Dreamweaver CS5 First Look: More WordPressy, More Firebuggy

Dreamweaver CS5

There’s a new version of Adobe Dreamweaver on the way, and it includes new features for building sites with WordPress, new CSS enhancements and a new set of tools that let you see code changes in real time as you work, much like the popular Firebug add-on.

Adobe announced details about its latest Creative Suite bundle of applications on Monday morning. Creative Suite 5 is Adobe’s new package of apps for building websites, assembling videos and editing photos. We have a first look at Flash CS5 here on Webmonkey, and we have a first look at the new Photoshop on Wired.com’s Gadget Lab.

Dreamweaver, which has been one of the most popular apps for developing websites since its debut (as a Macromedia creation) in 1998, gets a fairly substantial update in Creative Suite 5. It doesn’t have the whiz-bang new features found in Photoshop CS5, but if Dreamweaver is part of your development workflow, you’ll definitely find much to appreciate in the new Dreamweaver CS5 that makes it worth an upgrade.

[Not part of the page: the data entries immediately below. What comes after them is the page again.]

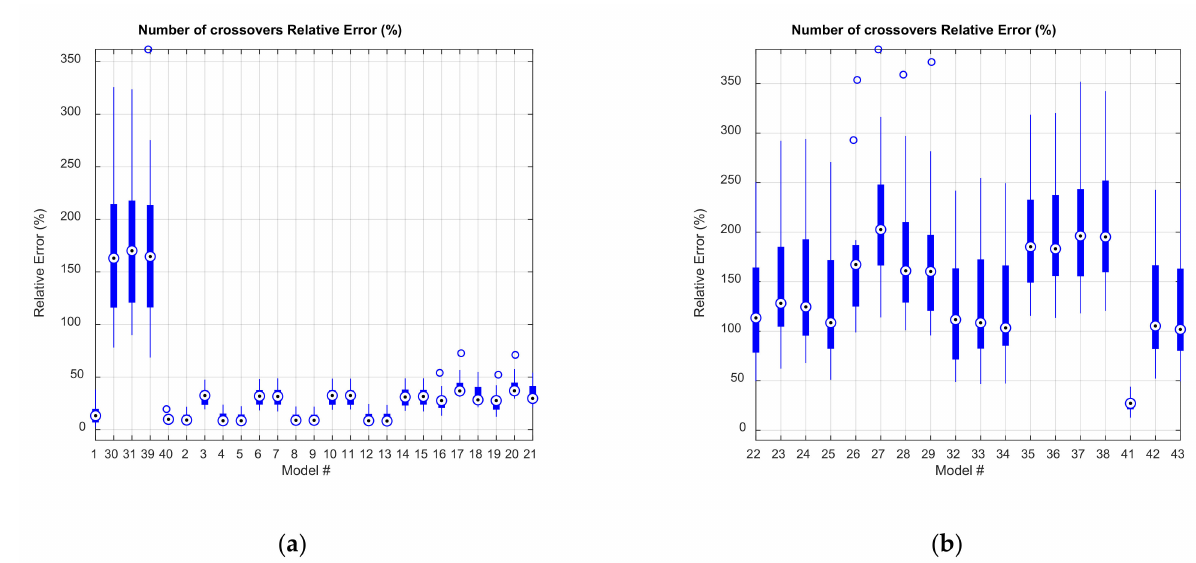
Figure 10. Median relative errors on the number of crossover distortions. ( a ) Models without vertical springs at the base; ( b ) models with vertical springs at the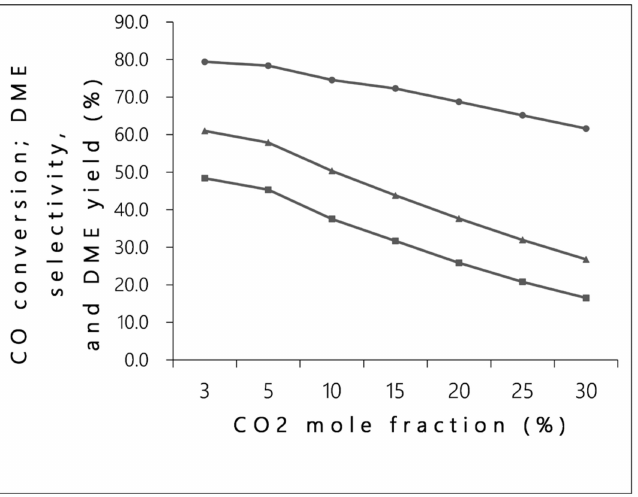
Figure 10. Influence of CO 2 mole fraction on CO conversion, DME selectivity, and DME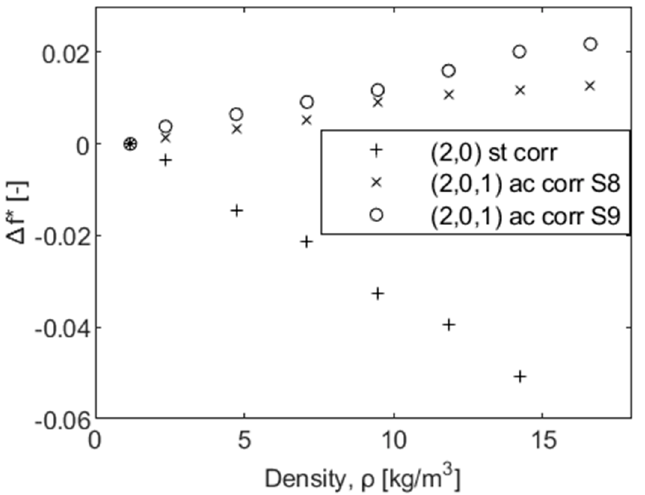
Figure 7. Corrected relative frequency changes of two nodal diameter mode pair in air for “slim cavity” over fluid density. Values corrected for added mass effect and speed of sound effect, respectively. Sensors: S8 on disk, S9 in front cavity.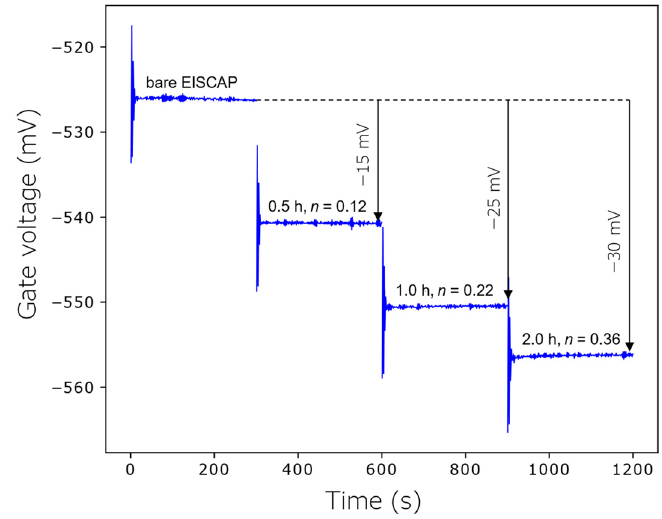
Figure 6. Dynamic ConCap signal change of the EISCAP decorated with positively charged AuNPs of different coverages n , corresponding to AuNP immobilization times of 0.5 h, 1 h and 2 h. It is well known that in electrolyte solution, the charge associated with the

Of course, whether or not to use a WYSIWYG editor like Dreamweaver is a debate in itself. Most can get by with a text editor, a few browsers and a short stack of reference materials. But if you’re working with a team of developers, or if you’re building more complicated sites with dynamic elements, databases and hundreds of pages, tools like Dreamweaver are essential. They speed up the workflow, keep everything organized and ease the pain of constant testing and iteration.